Years back, when Suttle had first come down from Pompey, he’d encouraged Lizzie to join this club. He’d done it because life in rural Devon, surrounded by the old and the infirm, had begun to depress her, and rowing had offered – at the very least – the promise of company her own age. Lizzie had fallen in love with the opportunity in more than one way, and their marriage had hit the rocks shortly afterwards. The sight of these boats, blood red, had haunted Suttle for years afterwards, but now they belonged to another life.
‘Ever fancy it?’ Oona too was looking at the boats.
‘Never.’ Suttle nodded towards the distant jut of Orcombe Point. ‘Onwards.’
That afternoon, having returned the baby, Oona announced an attack of spring fever. Suttle’s flat was a pit. It needed a good sorting. Her shout. A little prezzie for her lovely man. Suttle protested. No way was he wasting half a precious Sunday on the Hoover.
‘Then we’ll split it,’ she said. ‘I’ll do the front room. You do the bedroom. Then we’ll fight over the kitchen. An hour. Tops. Arse in gear, Mr Messi.’
Suttle complied with as much grace as he could muster. In truth she was right. He hadn’t given the flat a proper sort-out since way before Christmas. He retired to the bedroom, opened the window, turned on the radio and set to work. After stripping the bed, he tossed the sheets into the hall and found some new ones – still in their packaging – he’d bought only recently.
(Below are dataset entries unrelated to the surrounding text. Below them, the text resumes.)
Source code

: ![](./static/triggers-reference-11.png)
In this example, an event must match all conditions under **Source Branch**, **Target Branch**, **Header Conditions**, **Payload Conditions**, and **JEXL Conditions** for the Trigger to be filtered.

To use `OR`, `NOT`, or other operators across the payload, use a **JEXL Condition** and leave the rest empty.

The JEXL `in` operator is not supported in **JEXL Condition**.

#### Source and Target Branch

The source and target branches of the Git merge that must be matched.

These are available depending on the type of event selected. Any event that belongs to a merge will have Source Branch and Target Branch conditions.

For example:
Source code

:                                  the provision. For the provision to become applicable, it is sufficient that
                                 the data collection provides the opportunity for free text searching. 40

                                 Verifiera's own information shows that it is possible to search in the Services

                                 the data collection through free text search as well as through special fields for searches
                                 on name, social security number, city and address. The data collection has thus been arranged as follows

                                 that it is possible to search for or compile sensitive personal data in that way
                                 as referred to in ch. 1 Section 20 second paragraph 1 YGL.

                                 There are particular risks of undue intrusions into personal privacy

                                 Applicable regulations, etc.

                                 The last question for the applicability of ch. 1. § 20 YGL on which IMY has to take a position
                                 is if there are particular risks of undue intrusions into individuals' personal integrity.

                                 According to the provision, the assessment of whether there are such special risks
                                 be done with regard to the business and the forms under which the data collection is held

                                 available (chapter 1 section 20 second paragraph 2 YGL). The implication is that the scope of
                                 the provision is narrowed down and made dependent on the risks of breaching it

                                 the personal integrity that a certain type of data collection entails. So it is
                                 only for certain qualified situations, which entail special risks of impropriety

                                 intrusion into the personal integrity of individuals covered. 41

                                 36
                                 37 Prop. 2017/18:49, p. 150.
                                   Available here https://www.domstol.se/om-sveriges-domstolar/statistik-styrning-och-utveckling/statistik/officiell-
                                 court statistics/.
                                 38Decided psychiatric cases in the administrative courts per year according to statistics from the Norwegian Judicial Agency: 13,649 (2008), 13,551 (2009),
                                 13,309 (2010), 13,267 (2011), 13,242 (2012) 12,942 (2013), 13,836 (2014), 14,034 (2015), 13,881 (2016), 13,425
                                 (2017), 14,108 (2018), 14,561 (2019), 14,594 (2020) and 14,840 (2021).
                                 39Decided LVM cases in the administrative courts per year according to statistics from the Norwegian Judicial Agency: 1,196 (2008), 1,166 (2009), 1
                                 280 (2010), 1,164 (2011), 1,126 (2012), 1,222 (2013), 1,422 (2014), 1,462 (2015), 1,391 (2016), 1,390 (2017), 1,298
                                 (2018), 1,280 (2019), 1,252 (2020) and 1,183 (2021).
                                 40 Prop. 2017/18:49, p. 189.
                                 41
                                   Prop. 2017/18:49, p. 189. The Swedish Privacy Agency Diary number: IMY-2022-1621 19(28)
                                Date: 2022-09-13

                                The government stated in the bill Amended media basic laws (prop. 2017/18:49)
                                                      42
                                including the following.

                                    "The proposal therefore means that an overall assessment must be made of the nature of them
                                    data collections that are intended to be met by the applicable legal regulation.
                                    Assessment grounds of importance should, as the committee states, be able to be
He left them on the bed and got to work on his knees with a dustpan and a stiff brush. Next door, over the whine of the Hoover, he could hear Oona singing. Nice.
The carpet in the bedroom was furred with little balls of fluff. Painstakingly, working slowly towards the head of the bed, he used his fingers to pick up stuff the brush had missed. Then his fingers snagged on something hard, and he found himself looking at a silver earring. It was on the side where Lizzie had slept. It was hers. He recognised the bird shape. He stared at it, his blood icing, knowing that Oona would have found it too. Nurses were meticulous. The earring would have given him away. What would he have said? How would he have explained it?
He got slowly to his feet, ever the cop, struck by another thought. What if Lizzie had left it down there on purpose? Knowing that Oona also slept in this bed? What if this was yet another move on the chessboard that had become her life? An opportunity to wreck a relationship she found deeply threatening?
He went to the open window, unaware of the door opening behind him, paused for a moment, and then tossed the earring into the void.
‘What was that?’ It was Oona.
Suttle stepped back and turned to face her.
‘Fluff.’ He held her gaze. ‘Who needs it?’
M
ONDAY, 16
J
UNE 2014, 08.53
By the time Suttle got to the Major Incident Room on Monday morning Luke Golding was already at his desk. Friday night, to Suttle’s surprise, he’d stayed on late. A call to Sheila Forshaw at the Met Office had already confirmed that Bentner had worked at the National Centre for Atmospheric Research in Boulder, Colorado. Armed with an in-house contact she’d supplied, he’d phoned NCAR for more details, ending up with a helpful executive in Human Resources.
There was no way she was going into any kind of detail on the phone, but she confirmed that Bentner had been married to a woman called Marianne Hausner who had sadly died after several years from a form of leukaemia. Marianne had been a fellow scientist at NCAR, maybe not the most conversational person you’d ever meet but a fine climatologist. Beyond that she knew very little, and Mr Golding would be well advised to put any further questions in writing.
‘And?’
‘Here, skip …’ Golding passed a draft letter to Suttle. Among the issues Golding was keen to resolve was whether or not Ms Hausner had indeed donated eggs for freezing and storage.